My whole point is that the way that you seem determined to go on this
is a dead end. I don't think that *anyone* can go improve on what you
come up with if that's based heavily on ON CONFLICT, for the simple
reason that the final user visible design is totally unclear. There is
an easy way to make me shut up - come up with a design for MERGE that
more or less builds on how UPDATE FROM works, rather than building
MERGE on ON CONFLICT. (You might base things like RLS handling on ON
CONFLICT, but in the main MERGE should be like an UPDATE FROM with an
outer join, that can do INSERTs and DELETEs, too.)
The original effort to add MERGE didn't do anything upsert-like, which
Heikki (the GSOC mentor of the project) was perfectly comfortable
with. I'm too lazy to go search the archives right now, but it's
there. Heikki cites the SQL standard.
This is what MERGE *actually is*, which you can clearly see from the
Oracle/SQL Server/DB2 docs. It says this in the first paragraph of
their MERGE documentation. It's crystal clear from their docs -- "This
statement is a convenient way to combine multiple operations. It lets
you avoid multiple INSERT, UPDATE, and DELETE DML statements."
I'm also very happy to work together on writing the version
described - you have already done much work in this area.
You seem to want to preserve the ON CONFLICT guarantees at great cost.
But you haven't even defended that based on a high level goal, or a
use case, or something that makes sense to users (describing how it is
possible is another matter). You haven't even tried to convince me.
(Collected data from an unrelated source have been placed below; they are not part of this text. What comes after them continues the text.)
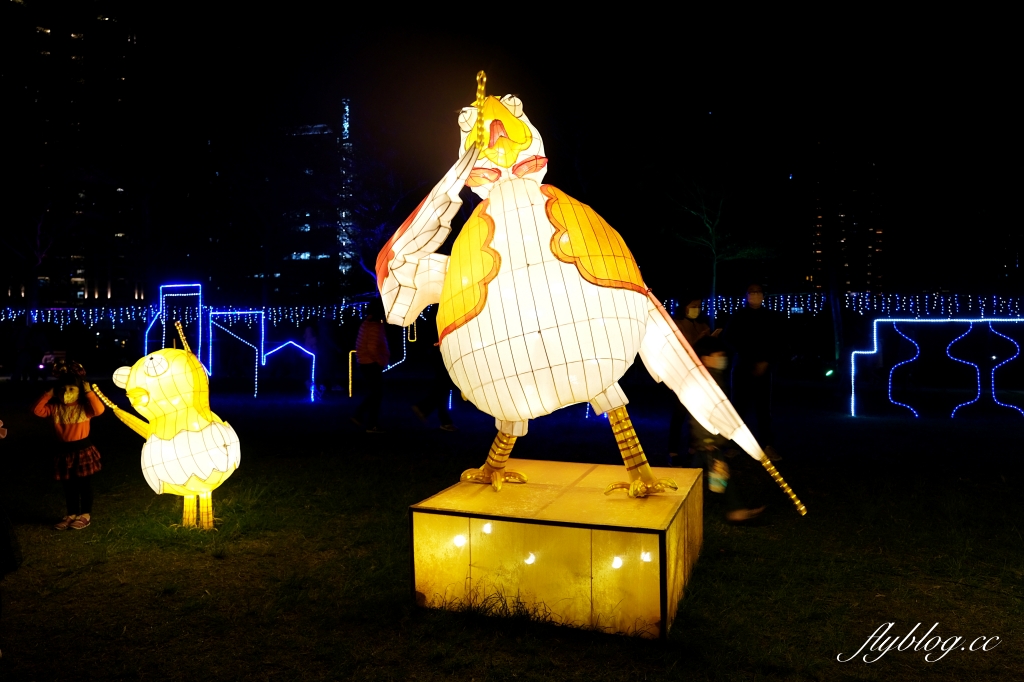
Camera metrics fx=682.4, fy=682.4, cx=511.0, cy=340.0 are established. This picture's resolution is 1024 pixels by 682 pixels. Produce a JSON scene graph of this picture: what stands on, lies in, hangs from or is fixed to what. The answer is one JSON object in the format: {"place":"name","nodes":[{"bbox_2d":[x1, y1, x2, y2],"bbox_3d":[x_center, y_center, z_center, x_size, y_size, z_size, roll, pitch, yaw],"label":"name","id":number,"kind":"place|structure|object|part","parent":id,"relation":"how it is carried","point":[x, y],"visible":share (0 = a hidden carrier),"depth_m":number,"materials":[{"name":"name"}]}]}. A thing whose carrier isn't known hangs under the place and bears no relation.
{"place":"outdoors","nodes":[
{"label":"outdoors","id":0,"kind":"place"},
{"bbox_2d":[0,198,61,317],"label":"bare tree","id":1,"kind":"object","parent":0,"point":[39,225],"visible":0.84,"depth_m":29.04,"materials":[{"name":"plant"}]},
{"bbox_2d":[0,0,148,307],"label":"building","id":2,"kind":"structure","parent":0,"point":[81,275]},
{"bbox_2d":[0,302,392,329],"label":"string lights","id":3,"kind":"object","parent":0,"point":[15,317],"visible":0.58,"depth_m":21.09},
{"bbox_2d":[274,97,354,301],"label":"skyscraper","id":4,"kind":"structure","parent":0,"point":[345,126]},
{"bbox_2d":[0,0,1023,304],"label":"night sky","id":5,"kind":"structure","parent":0,"point":[485,70],"materials":[{"name":"black"}]},
{"bbox_2d":[0,378,1023,681],"label":"lawn","id":6,"kind":"structure","parent":0,"point":[211,565],"materials":[{"name":"green plant"}]},
{"bbox_2d":[0,418,19,652],"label":"person","id":7,"kind":"object","parent":6,"relation":"on","point":[3,539],"visible":0.99,"depth_m":3.20},
{"bbox_2d":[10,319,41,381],"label":"person","id":8,"kind":"object","parent":6,"relation":"on","point":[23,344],"visible":0.96,"depth_m":17.23},
{"bbox_2d":[30,361,103,529],"bbox_3d":[-3.327,0.800,5.144,0.481,1.202,0.475,0,1,12],"label":"child","id":9,"kind":"object","parent":6,"relation":"on","point":[59,428],"visible":0.99,"depth_m":5.08},
{"bbox_2d":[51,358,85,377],"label":"camera","id":10,"kind":"object","parent":9,"relation":"in","point":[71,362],"visible":0.88,"depth_m":5.46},
{"bbox_2d":[91,320,240,531],"bbox_3d":[-2.526,0.645,5.124,1.117,1.585,0.812,0,1,12],"label":"lantern","id":11,"kind":"object","parent":6,"relation":"on","point":[153,360],"visible":0.99,"depth_m":4.95,"materials":[{"name":"yellow fabric"}]},
{"bbox_2d":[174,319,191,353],"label":"stick","id":12,"kind":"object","parent":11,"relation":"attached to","point":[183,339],"visible":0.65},
{"label":"legs","id":13,"kind":"part","parent":11,"relation":"part of","materials":[{"name":"fabric"}]},
{"bbox_2d":[142,281,322,400],"bbox_3d":[-6.056,0.004,14.758,4.369,2.517,0.614,0,1,12],"label":"sculpture","id":14,"kind":"object","parent":6,"relation":"on","point":[185,295],"visible":0.93,"depth_m":14.70,"materials":[{"name":"blue"}]},
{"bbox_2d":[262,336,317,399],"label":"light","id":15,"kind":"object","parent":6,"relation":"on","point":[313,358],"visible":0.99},
{"bbox_2d":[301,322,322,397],"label":"person","id":16,"kind":"object","parent":6,"relation":"on","point":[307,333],"visible":0.79,"depth_m":14.56},
{"bbox_2d":[310,317,341,393],"bbox_3d":[-3.929,0.295,14.540,0.709,1.772,0.660,0,1,12],"label":"person","id":17,"kind":"object","parent":6,"relation":"on","point":[325,344],"visible":0.96,"depth_m":14.40},
{"bbox_2d":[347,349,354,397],"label":"light bar","id":18,"kind":"object","parent":6,"relation":"on","point":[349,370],"visible":0.95,"depth_m":13.69,"materials":[{"name":"yellow"}]},
{"bbox_2d":[348,304,390,433],"bbox_3d":[-1.999,0.377,9.764,0.599,1.847,0.649,0,1,12],"label":"person","id":19,"kind":"object","parent":6,"relation":"on","point":[375,352],"visible":0.99,"depth_m":9.63},
{"bbox_2d":[345,319,413,396],"bbox_3d":[-2.782,0.301,14.619,1.616,1.782,0.273,0,1,0],"label":"sculpture","id":20,"kind":"object","parent":6,"relation":"on","point":[349,386],"visible":0.6,"depth_m":14.59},
{"bbox_2d":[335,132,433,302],"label":"tree","id":21,"kind":"object","parent":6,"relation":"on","point":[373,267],"visible":0.73,"depth_m":25.40,"materials":[{"name":"plant"}]},
{"bbox_2d":[408,319,456,430],"bbox_3d":[-1.080,0.304,9.821,0.807,2.028,0.633,0,1,-6],"label":"person","id":22,"kind":"object","parent":6,"relation":"on","point":[423,404],"visible":0.54,"depth_m":9.74},
{"bbox_2d":[409,458,702,638],"bbox_3d":[0.355,1.151,4.136,1.437,0.551,1.481,0,1,12],"label":"platform","id":23,"kind":"structure","parent":6,"relation":"on","point":[572,531],"depth_m":3.52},
{"bbox_2d":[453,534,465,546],"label":"light","id":24,"kind":"object","parent":23,"relation":"attached to","point":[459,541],"visible":0.85,"depth_m":3.67,"materials":[{"name":"white"}]},
{"bbox_2d":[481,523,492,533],"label":"light","id":25,"kind":"object","parent":23,"relation":"attached to","point":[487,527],"visible":0.92,"depth_m":3.61,"materials":[{"name":"white"}]},
{"bbox_2d":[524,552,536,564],"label":"light","id":26,"kind":"object","parent":23,"relation":"attached to","point":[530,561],"visible":0.9,"depth_m":3.52,"materials":[{"name":"white"}]},
{"bbox_2d":[369,79,804,517],"bbox_3d":[0.352,-0.280,4.114,2.633,2.575,1.367,0,1,12],"label":"lantern","id":27,"kind":"object","parent":23,"relation":"on","point":[407,249],"visible":0.98,"depth_m":3.76,"materials":[{"name":"white fabric"}]},
{"bbox_2d":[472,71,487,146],"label":"stick","id":28,"kind":"object","parent":27,"relation":"attached to","point":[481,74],"visible":0.89,"depth_m":3.85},
{"bbox_2d":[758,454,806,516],"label":"stick","id":29,"kind":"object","parent":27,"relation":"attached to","point":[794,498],"visible":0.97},
{"label":"leg","id":30,"kind":"part","parent":27,"relation":"part of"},
{"label":"leg","id":31,"kind":"part","parent":27,"relation":"part of","materials":[{"name":"metal"}]},
{"bbox_2d":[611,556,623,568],"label":"light","id":32,"kind":"object","parent":23,"relation":"attached to","point":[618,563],"visible":0.85,"depth_m":3.41,"materials":[{"name":"white"}]},
{"bbox_2d":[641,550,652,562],"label":"light","id":33,"kind":"object","parent":23,"relation":"attached to","point":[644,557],"visible":0.76,"depth_m":3.38,"materials":[{"name":"white"}]},
{"bbox_2d":[665,294,713,464],"bbox_3d":[1.887,0.410,7.170,0.567,1.771,0.654,0,1,12],"label":"person","id":34,"kind":"object","parent":6,"relation":"on","point":[694,329],"visible":0.5,"depth_m":7.13},
{"bbox_2d":[664,171,774,324],"bbox_3d":[5.859,-2.140,19.534,3.799,6.073,3.811,-1,2,-42],"label":"tree","id":35,"kind":"object","parent":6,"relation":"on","point":[714,267],"visible":0.88,"depth_m":19.39,"materials":[{"name":"green plant"}]},
{"bbox_2d":[691,338,762,524],"bbox_3d":[1.605,0.708,5.262,0.556,1.386,0.662,0,1,12],"label":"child","id":36,"kind":"object","parent":6,"relation":"on","point":[732,498],"visible":0.56,"depth_m":5.17},
{"bbox_2d":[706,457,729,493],"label":"bag","id":37,"kind":"object","parent":36,"relation":"in","point":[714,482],"visible":0.7,"depth_m":5.04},
{"bbox_2d":[724,282,786,458],"bbox_3d":[2.745,0.331,7.718,0.652,1.947,0.652,-1,1,-9],"label":"man","id":38,"kind":"object","parent":6,"relation":"on","point":[746,331],"visible":0.93,"depth_m":7.58},
{"bbox_2d":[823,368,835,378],"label":"spotlight","id":39,"kind":"object","parent":6,"relation":"on","point":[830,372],"visible":0.95,"depth_m":15.29,"materials":[{"name":"green"}]},
{"bbox_2d":[846,317,1023,417],"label":"sculpture","id":40,"kind":"object","parent":6,"relation":"on","point":[852,358],"visible":0.98,"depth_m":11.08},
{"bbox_2d":[666,291,1023,318],"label":"string lights","id":41,"kind":"object","parent":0,"point":[874,305],"visible":0.59,"depth_m":17.53},
{"bbox_2d":[807,137,885,294],"label":"apartment building","id":42,"kind":"structure","parent":0,"point":[844,281],"materials":[{"name":"brick"}]}
]}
I don't see any major problems in points you've raised so far, though
obviously there is much detail.
Did you even read them? They are not mere details. They're fundamental
to the semantics of the feature (if you base it on ON CONFLICT). It's
not actually important that you understand them all; the important
message is that generalizing ON CONFLICT has all kinds of terrible
problems.
All of this needs to be written and then committed, so I'll get on and
write my proposal. We can then see whether that is an 80% solution or
something less. There are more obvious barriers to completion at this
point, like time and getting on with it.
Getting on with *what*, exactly?
In general, I have nothing against an 80% solution, or even a 50%
solution, provided there is a plausible path to a 100% solution. I
don't think that you have such a path, but only because you're tacitly
inserting requirements that no other MERGE implementation has to live
with, that I doubt any implementation *could* live with. Again, I'm
not the one making this complicated, or adding requirements that will
be difficult for you to get in to your v1 -- you're the one doing
that.
The semantics that I suggest (the SQL standard's semantics) will
require less code, and will be far simpler. Right now, I simply don't
understand why you're insisting on using ON CONFLICT without even
saying why. I can only surmise that you think that doing so will
simplify the implementation, but I can guarantee you that it won't.